Regardless of the details a new Trek game appeared in 2002 (roughly a one-year gap) from Decipher of all companies. Decipher had been known only for card games up to this point, so it was a surprise. Considering they already had the Trek license for card games, it did make some sense. One interesting thing was that quite a bit of the design team from Last Unicorn made the jump to the new edition - take a look at the credit pages below:
|Last Unicorn credits page
|Decipher credits page
The stats shift to six familiar-looking basic attributes plus some others. Task resolution also looks familiar (and I don;t mean Traveller) being 2d6 + modifiers (lots and lots of modifiers) to beat a target number set by the difficulty of the task. It's shifted down about 5 points from the d20 difficulty numbers but it looks very familiar. This was during the height of the d20 boom and the system for stats, skills, and task resolution is very similar to d20.
Characters have a Species which modifies attributes and grants some special abilities. They also choose a Profession which designates some skills as professional skills and grants some special abilities. There are also Elite Professions which can be taken after meeting certain criteria.
Action Rounds are 6 seconds long and characters can take movement actions, combat actions, free actions, and full-round actions - not really trying to hide it at this point were they?
There is a some chrome here. There are Traits which are like Advantages/Disadvantages, there is a hero point mechanic and a reputation mechanic, combat uses a damage track as well as simple hit point type damage to introduce some damage effects, and of course there is star ship combat as well.
So it's very much a d20-styled Trek game. You might think that would have taken off bigtime in that particular time. Well it didn't. They produced very nice full-color hardback books, six of them and a narrator's screen from 2002-2003 and then it got quiet. Considering the ready availability of these books in bargain bins and overstock deals circa 2005 I think it's safe to say this did not do well. It's not hard to see why:
- First, despite having the same design team this is a very different game, mechanically, and having spent significant money to acquire the previous rules, there was not a huge incentive to turn around and spend money all over again a few years later.
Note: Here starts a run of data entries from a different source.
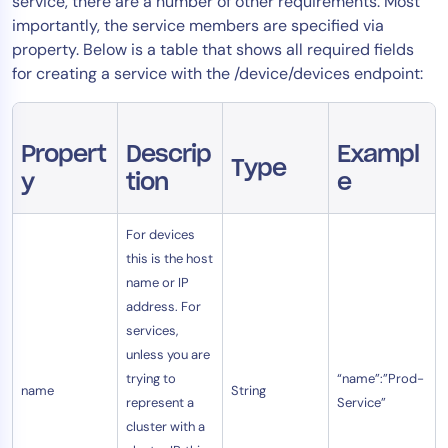
service, there are a number of other requirements. Most
importantly, the service members are specified via
property. Below is a table that shows all required fields
for creating a service with the /device/devices endpoint:
Propert
Descrip
Exampl
Type
y
tion
e
For devices
this is the host
name or IP
address. For
services,
unless you are
trying to
“name”:”Prod-
name
String
represent a
Service”
cluster with a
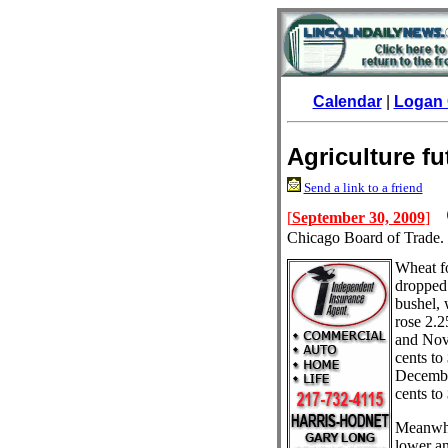
Calendar
|
Logan 
Agriculture f
Send a link to a friend
[
September 30, 2009
]
Chicago Board of Trade.
Wheat f
dropped 
bushel,
rose 2.2
and Nov
cents to
Decembe
cents to
Meanwhil
lower an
- Second, I don't think fans of LUG Trek felt that the system had run its course and so there was no great outcry for a revision or new mechanics and Decipher's version didn't cover any new ground that the prior version had not.
- Thirdly, while it was like d20 it was not actually d20. This closed it off from the exploding ecosystem of d20 games that were cross-compatible to a degree, and from gamers who were extremely d20-focused.
- Finally, there is timing - when this was released Voyager had just ended, Enterprise had just started, and Nemesis released and was not particularly well received. Trek was petering out in a lot of ways. I suspect that among casual players and fans there was not a lot of interest in starting up a new game and the die-hard fans already had FASA or LUG Trek (or one of the many, many homebrews) and were not terribly interested in something new. Contrast this with Star Wars which was in the middle of the new trilogy after a long gap and was all over the place.
If I was going to start up a campaign now I suspect Decipher's game would be several notches down the list even though I have the complete pile of stuff. It's fine and has plenty of material in the books to support a campaign, but so do most other Trek RPG's (official and unofficial). I see stuff in the other versions that I like better. I don't see much support for it online and I suspect it's just not as popular even now as the other options.